The last decade has been a period of extraordinary change for retail. Digital transformation and evolving consumer behaviour have seen more of us shopping online than ever before.
Prior to coronavirus, the proportion of retail sales made online had grown from 5% in 2008 to 19% by March 2020. Coronavirus accelerated this change. When many stores were forced to close, online retail became a lifeline for us all with one in every three pounds – from food to fashion – spent online in May.
So, who is this new consumer that has emerged from the shadow of coronavirus?
The new consumer is digitally savvy; the new consumer makes cautious purchases; the new consumer is ethically conscientious; and now more than ever, the new consumer values safety.
This is good news for the future of retail, but economic uncertainty and rising unemployment has meant that consumer spending is currently balancing on a knife edge. The potential for future lockdowns or other economic shocks could quickly bring the first steps of recovery to a shuddering halt.
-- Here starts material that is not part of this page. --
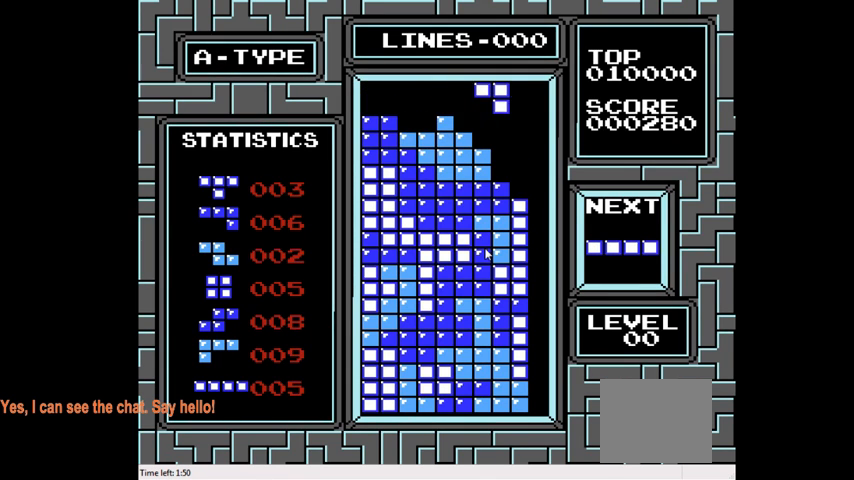
{"buttons": [], "right_stick": "center", "events": [[33, "DPAD_RIGHT", "up"], [133, "CIRCLE", "up"], [267, "DPAD_RIGHT", "down"], [433, "DPAD_RIGHT", "up"]]}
Footfall on our highstreets and our shopping centres has not improved, and it may never return to pre-coronavirus levels. There is also little sign that the double-digit growth in online sales will slow anytime soon, especially as the pandemic has given rise to a new group of online shoppers with many older people turning to e-commerce that had not before.
It has never been more crucial for retail businesses to develop an omni-channel offering for their customers, blurring the lines between the digital and the physical.
Many retailers have been investing hundreds of millions in effectively integrating their online and offline offerings.
Retail is no longer simply online versus offline, bricks versus clicks. With eight out of the ten top online retailers having a presence on our highstreets, the two are increasingly intertwined.
This shift to online means that over the next twenty years there will likely be fewer shops, and fewer retail jobs. The jobs that remain will be higher skilled, and better paid. We already have 100,000 people in jobs today that didn’t exist a decade ago: influencer managers, social media experts, data scientists – who knows what other roles the future may hold.
But, for retailers to invest in this technological transformation, with slicker online services and an upskilled workforce, they need capital. For retailers to operate stores, they need a sustainable cost base. Unfortunately, with the cost of coronavirus bearing down, especially for those who have faced periods of closure, resources are scarce. Which is why, now more than ever, decisions made by government will be critical in moulding how retail can adapt.
Without it, the landing will be hard, with unnecessary job losses and store closures we have already seen the job loss tally mounting up. While government support throughout the pandemic has been generous, many shops are still struggling to stay afloat and are shouldering months of unpayable debts with rent bills stacking up.
With the second round of forced closures put in place during a peak trading month, coupled with low demand, too many retail operations are still at risk of becoming unviable. The BRC has long been calling for measures to manage the current burden of costs and create a more sustainable tax system for retail.
First, the Government must fundamentally reform the business rates system which disproportionately affects retail businesses; secondly, it should not consider any new form of online taxes on an already overtaxed industry and which ultimately would impact consumers; and thirdly, it must extend the moratorium on rent arrears enforcement beyond January.
Without this, retailers face higher costs, more disruption, and their chances of investing in the digital transformation and providing much needed new jobs, vital for their future, will be dashed. One thing is for certain, and that is that the future is uncertain. Retail will remain resilient and will adapt, but the government must be accommodating.
Like it or not, the rules of retail have been permanently rewritten. We do not want to fight this change, but rather embrace it.